A few weeks earlier, someone in Chicago had called to tell them Cole’s old classmate Ruthie Lind had died. It wasn’t that Cole hadn’t felt sad for Ruthie; he’d felt very sad, even if he hadn’t cried. But he’d felt something else as well. A funny, nagging, must-keep-secret feeling. And already many times since hearing the news he’d caught himself thinking, She got out.
But his parents believed life was too short no matter when you died. They hated growing older, and once, when they heard Cole tell someone his grandmother had died because she was old, they had rushed to correct him. Sixty wasn’t old, they explained, it was middle-aged. And to die at sixty was to die young .
His father was forty-nine.
His father had wanted to live forever. That was why he ran every morning.
Cole wanted to know, though he knew no one could ever tell him, if somehow, at the moment you died, you understood what was happening to you. He tried to imagine then how his father might have felt, and he could not imagine this except as something extremely frightening and painful. He could not believe that, in his father’s last seconds, there had been any thought of rest or quiet or sleep or peace. What he imagined his father seeing and smelling and hearing was a saber-toothed tiger pouncing to tear him apart.

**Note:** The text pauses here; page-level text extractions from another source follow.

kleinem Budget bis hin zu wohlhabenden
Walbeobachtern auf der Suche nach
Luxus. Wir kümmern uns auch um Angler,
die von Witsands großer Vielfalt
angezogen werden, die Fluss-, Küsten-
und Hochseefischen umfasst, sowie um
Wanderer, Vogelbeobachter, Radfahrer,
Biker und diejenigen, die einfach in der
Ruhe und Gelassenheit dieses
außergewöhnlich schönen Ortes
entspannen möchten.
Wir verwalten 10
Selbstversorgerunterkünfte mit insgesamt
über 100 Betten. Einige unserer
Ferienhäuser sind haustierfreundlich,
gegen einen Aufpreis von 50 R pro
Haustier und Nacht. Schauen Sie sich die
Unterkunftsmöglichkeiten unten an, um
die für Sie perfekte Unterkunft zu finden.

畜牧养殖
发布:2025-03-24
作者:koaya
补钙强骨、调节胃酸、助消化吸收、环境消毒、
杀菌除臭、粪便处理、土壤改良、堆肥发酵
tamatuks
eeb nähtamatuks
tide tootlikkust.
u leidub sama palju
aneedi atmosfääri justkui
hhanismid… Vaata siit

The year before, his father had had some kind of symptom, some stomach pain, and he’d gone to the doctor, who ordered some tests, one of which came back “iffy.” The doctor had ordered more tests, and it was while they were waiting for the results that Cole had seen what a hard time his father was having. Though his father had gone about his business as usual, it was clear in everything he did, including repeating the same joke—at which his mother always laughed dutifully, though each time with a little more strain: “Who has time to die?” The day the doctor called with good news his father said he felt ten years younger. “And you look it, too!” said his mother, dabbing at tears of relief.

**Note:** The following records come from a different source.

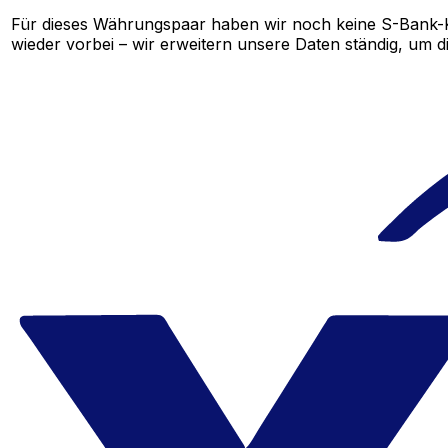
Für dieses Währungspaar haben wir noch keine S-Bank-K
wieder vorbei – wir erweitern unsere Daten ständig, um d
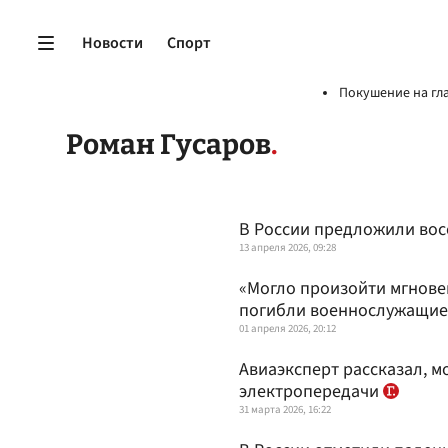
Новости
Спорт
Покушение на гл
Роман Гусаров
В России предложили вос
13 апреля 2026, 09:28
«Могло произойти мгнове
погибли военнослужащие
01 апреля 2026, 20:12
Авиаэксперт рассказал, м
электропередачи
31 марта 2026, 16:22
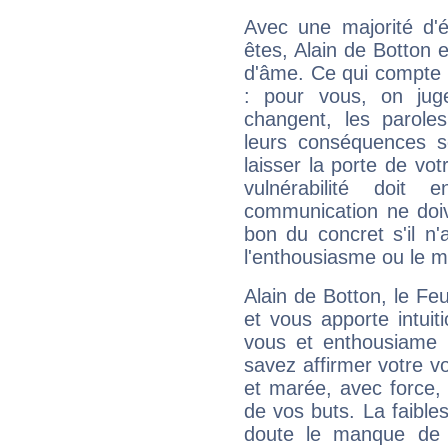
Avec une majorité d'
êtes, Alain de Botton e
d'âme. Ce qui compte e
: pour vous, on juge
changent, les paroles
leurs conséquences so
laisser la porte de vot
vulnérabilité doit 
communication ne doiv
bon du concret s'il n'
l'enthousiasme ou le m
Alain de Botton, le F
et vous apporte intuit
vous et enthousiame !
savez affirmer votre vo
et marée, avec force, 
de vos buts. La faible
doute le manque de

From time to time Cole had sat in on a class that his father was teaching. In fact, the last time he’d done this had been just three weeks ago. He had sat in on one of his father’s lectures. It was a happy memory. His father complained endlessly about teaching, but that day he was clearly enjoying himself, and Cole had been particularly impressed with how he held the attention of those fifty or so students, even getting a couple of good laughs out of them. Anyone would have thought he and Abe Lincoln were bros. Cole remembered how bitter his father had been about not getting tenure. “If it was up to the kids, it’d be a different story. Just read their evaluations.” The students loved him, his father insisted, and whenever he said this Cole would wonder how those students would feel if they knew what awful things Professor Vining said about them and how much he made fun of them, sometimes reading from their papers to his mother, the two of them roaring with laughter.